The United Kingdom has a devolution system, according to which different policy powers from the United Kingdom's Parliament have been transferred to assemblies in Cardiff and Belfast, and to the Scottish Parliament in Edinburgh. In addition to the negotiations Britain faces to determine its status after it departs the European Union, the central government must also prepare for the issues that will arise among the United Kingdom's constituent countries.
After the Brexit referendum passed in 2016, Scottish authorities lobbied for the United Kingdom to remain a member of the EU's single market (an area where people, goods, services and capital move freely). But the British government says it will withdraw from the single market to negotiate a free trade agreement with the European Union instead. In response, the Scottish National Party said that such a change in the status quo justifies holding another independence referendum. However, Scotland's referendum cannot happen without authorization from the United Kingdom's Parliament. The British government faces a dilemma: If it continues to reject a referendum, nationalism in Scotland could grow; but if it authorizes a new vote, the result would be impossible to predict.

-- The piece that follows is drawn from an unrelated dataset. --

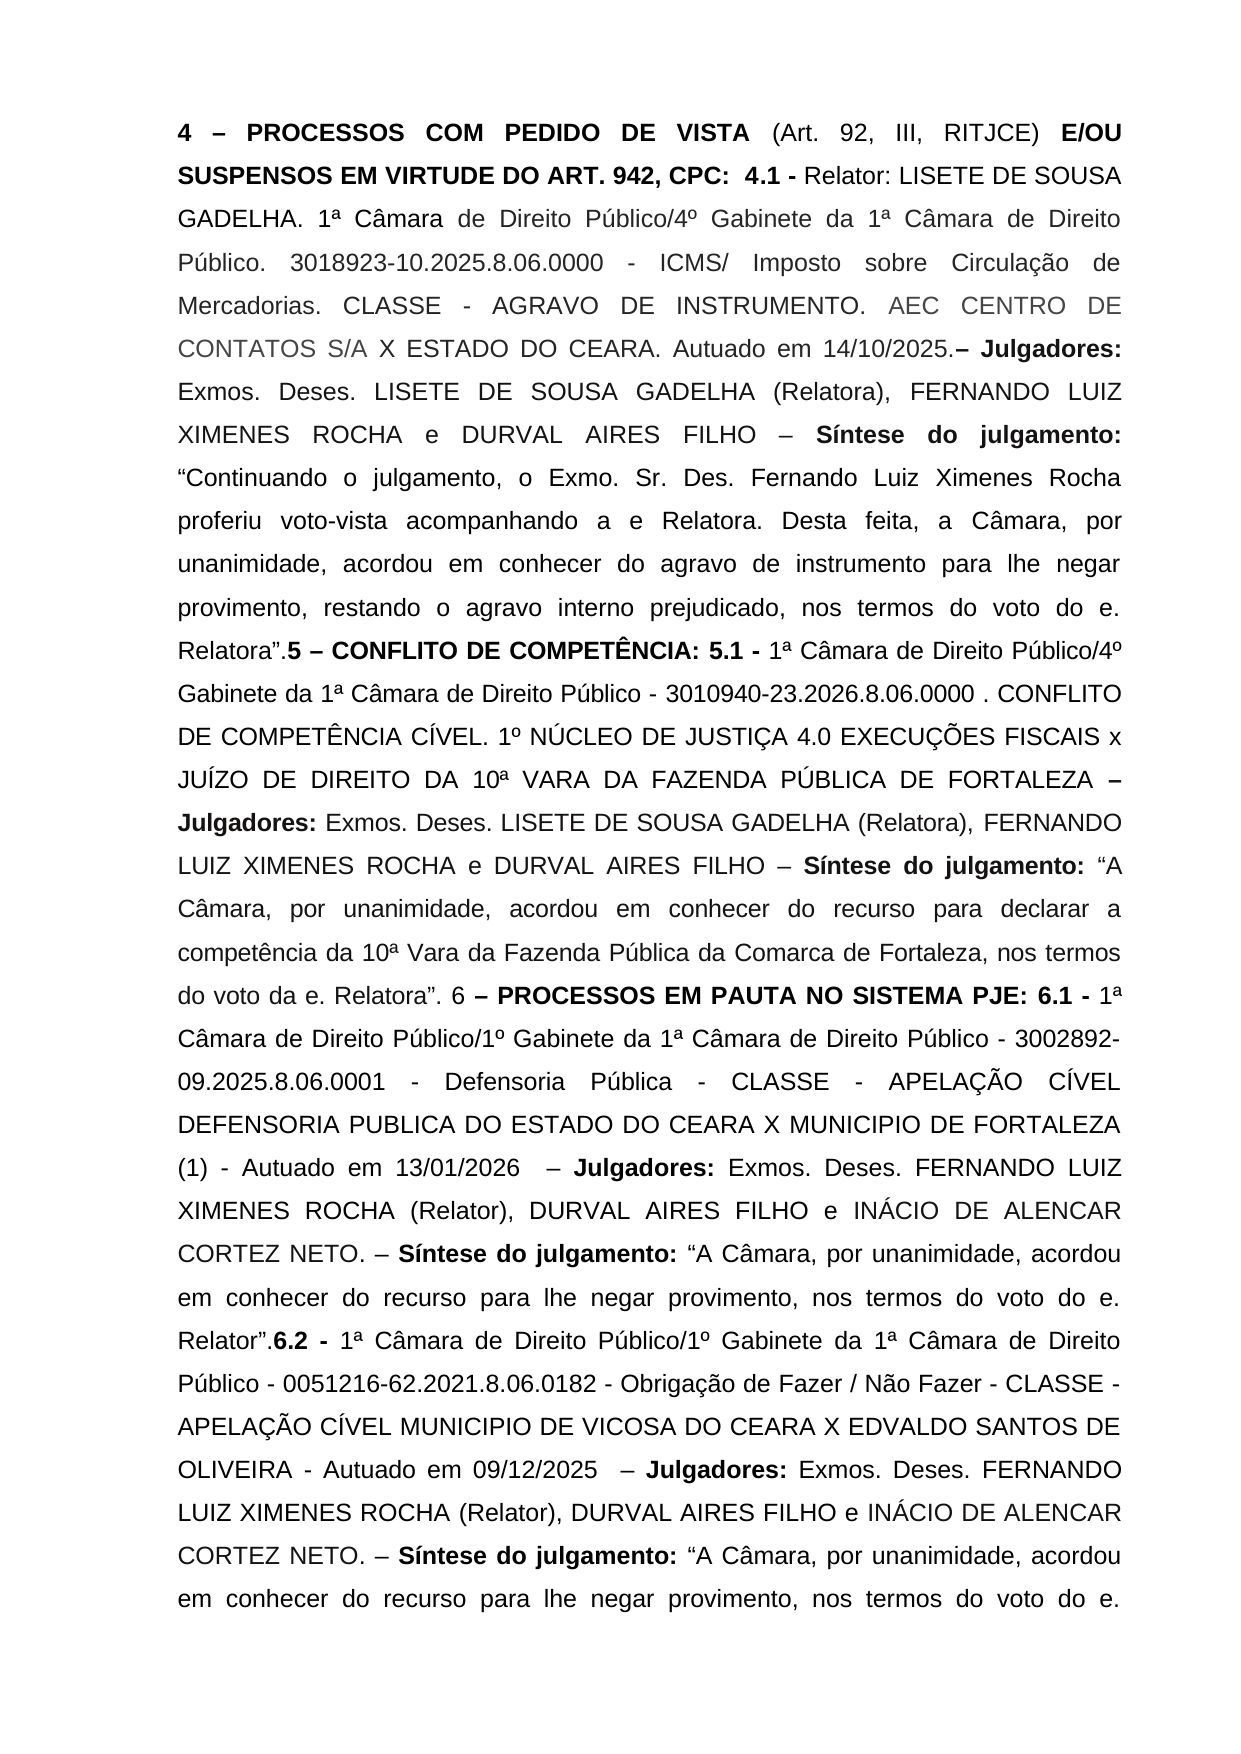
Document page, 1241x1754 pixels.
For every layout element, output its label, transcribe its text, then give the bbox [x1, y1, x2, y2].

The letter delivered by the British government formally triggering the Brexit included Northern Ireland as one of the main topics for its upcoming negotiations as well. The Good Friday deal, finalized in 1998, brought decades of sectarian violence to an end in the region. But the political system it created, in which unionist and nationalist forces share power, has also frequently led to inefficient governments, most recently in 2017. If the parties cannot form a government, the British government is legally authorized to take direct control of Northern Ireland, but this is something it wants to avoid. The Brexit process will create frictions that enable political instability will continue.
Like their English peers, a majority of Welsh voters supported leaving the European Union in the 2016 referendum. But while Welsh independence is not an immediate threat, Welsh leaders are looking for ways to benefit from the Brexit process. Wales also expects to gain from whatever concessions London makes to Scotland.
Meanwhile, Brexit poses two risks for Gibraltar. The government is worried that Gibraltar's exports will no longer have tariff-free access to the EU single market. It is also concerned about Spain unilaterally closing the border and isolating the territory. The government of Gibraltar excluded the possibility of leaving the United Kingdom and joining Spain, but it recently held talks with Scotland to jointly seek ways to remain in the single market.
In the end, London is unlikely to give Scotland or Northern Ireland a decisive role in the Brexit negotiations, or to make any other moves that would jeopardize the country's territorial integrity. As a result, in the coming years secessionist pressures could become hard to contain in the United Kingdom.